### [Document segment]

2. Duties. The Executive will initially serve as the Chief Executive Officer of the Company and shall have such duties of an executive nature, consistent with such position, as the Management Board of Parent (the “Board”) shall determine from time to time. The Executive will report to the Board.
3. Full Time; Best Efforts.
(a) The Executive shall use the Executive’s best efforts to promote the interests of the Company and shall devote the Executive’s full business time and efforts to its business and affairs. The Executive shall not engage in any other activity that could reasonably be expected to interfere with the performance of the Executive’s duties, services and responsibilities hereunder.
(b) Notwithstanding the foregoing, but subject to Section 3(e), Executive is permitted to continue to hold investments in and serve on the board of directors of Xtelligent Media, LLC, Energy Acuity, LLC and Hemediagnostics Lab, LLC (together, the “Existing Investments”) and to devote the necessary time and efforts to such board duties and Executive’s
interests as an investor in each such entity as is prudent and necessary in his sole discretion; provided that such service, time and effort, in the good faith judgment of the Management Board, does not interfere with (i) the Executive’s performance of his duties, services and responsibilities hereunder or as a Manager of Parent or (ii) the Company’s day-to-day operations.

### [Your tasks]
A) Rewrite the employment agreement excerpt starting at "2. Duties. The" and ending at "to the Board.", replacing "Chief Executive Officer" with "Chief Operating Officer".
B) Write the next part of the employment agreement excerpt, beginning right after its final sentence.

### [Provided data]

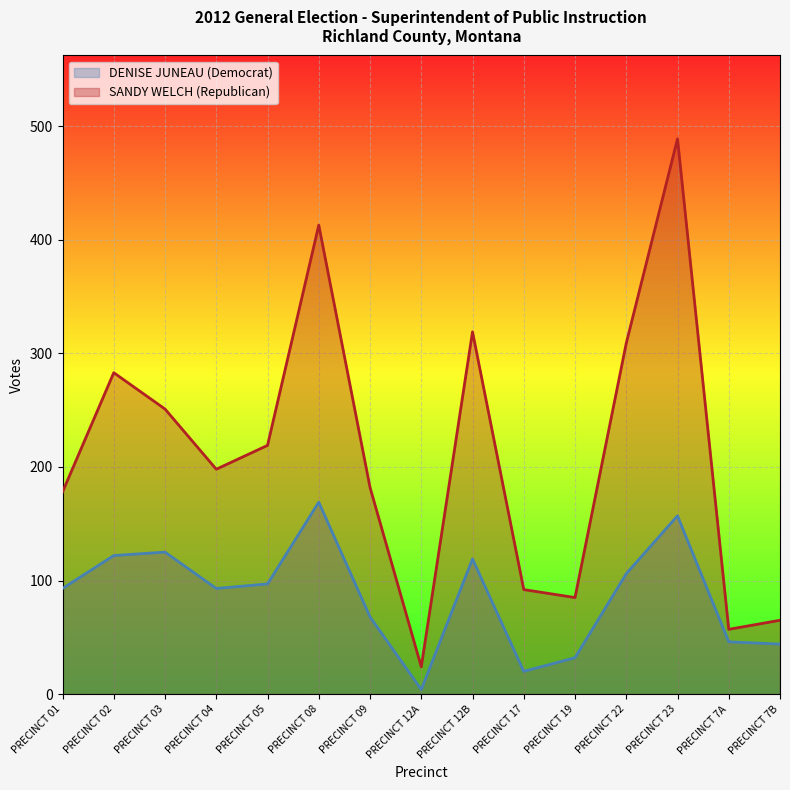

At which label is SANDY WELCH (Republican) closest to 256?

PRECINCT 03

---

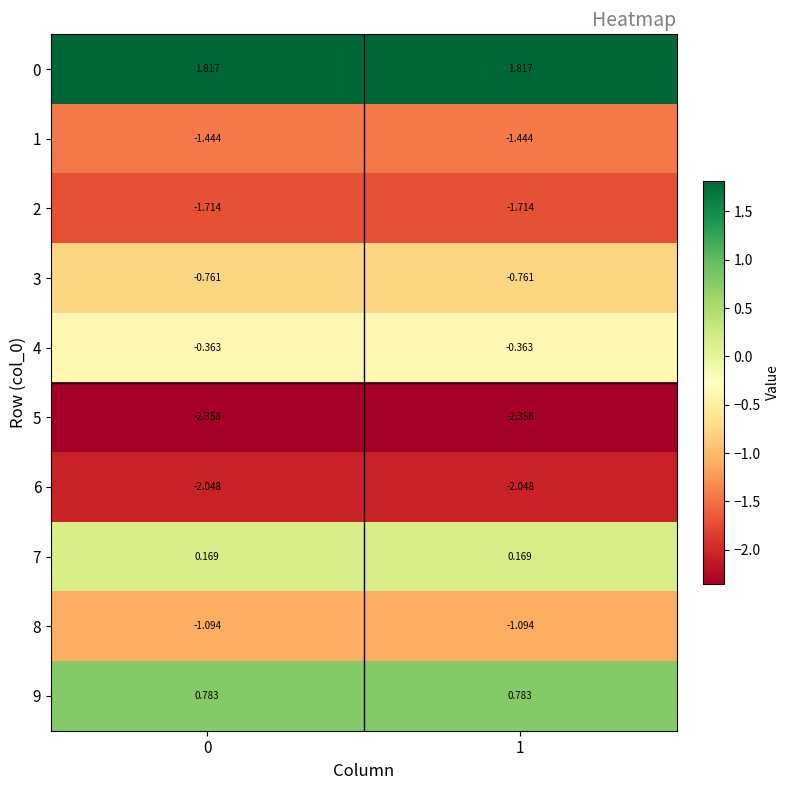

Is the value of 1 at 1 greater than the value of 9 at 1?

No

### [Outputs for the tasks]
A)
2. Duties. The Executive will initially serve as the Chief Operating Officer of the Company and shall have such duties of an executive nature, consistent with such position, as the Management Board of Parent (the “Board”) shall determine from time to time. The Executive will report to the Board.

B)
(c) Further, it is expressly understood and agreed that Executive may continue to make private investments in other entities (i.e., other than the Existing Investments) and/or serve on the board of directors of such investment targets (the “Future Investments”); provided that any such investment or service (together with any service, time or effort with respect to the Existing Investments), in the good faith judgment of the Board, does not or could not reasonably be expected to interfere with (i) the Executive’s performance of his duties, services and responsibilities hereunder or as a Manager of Parent or (ii) the Company’s day-to-day operations.
(d) During the Executive’s employment, and prior to consummating any (i) further investment in an Existing Investment (except under circumstances where the board of the Existing Investment entity has determined in good faith that such entity has insufficient funds to operate in the ordinary course for at least six (6) months) or (ii) Future Investment, the Executive shall obtain the Board’s prior approval. Such determination shall be made by the Board within twenty (20) days of Executive delivering written notice to the Board with respect thereto. If the Board does not respond within such twenty (20) day period, such investment shall be deemed to have been approved.
(e) Without limiting the generality of the foregoing, in the event the Board determines at any time, in its reasonable discretion, that any Existing Investment or Future Investment competes or could reasonably be expected to compete with the Company or its business, the Executive shall cease to serve on the board (or similar governing body) of such Existing Investment or Future Investment and, if the Board determines it to be competitive, shall make no further investments in such Existing or Future Investment without the prior written consent of the Board.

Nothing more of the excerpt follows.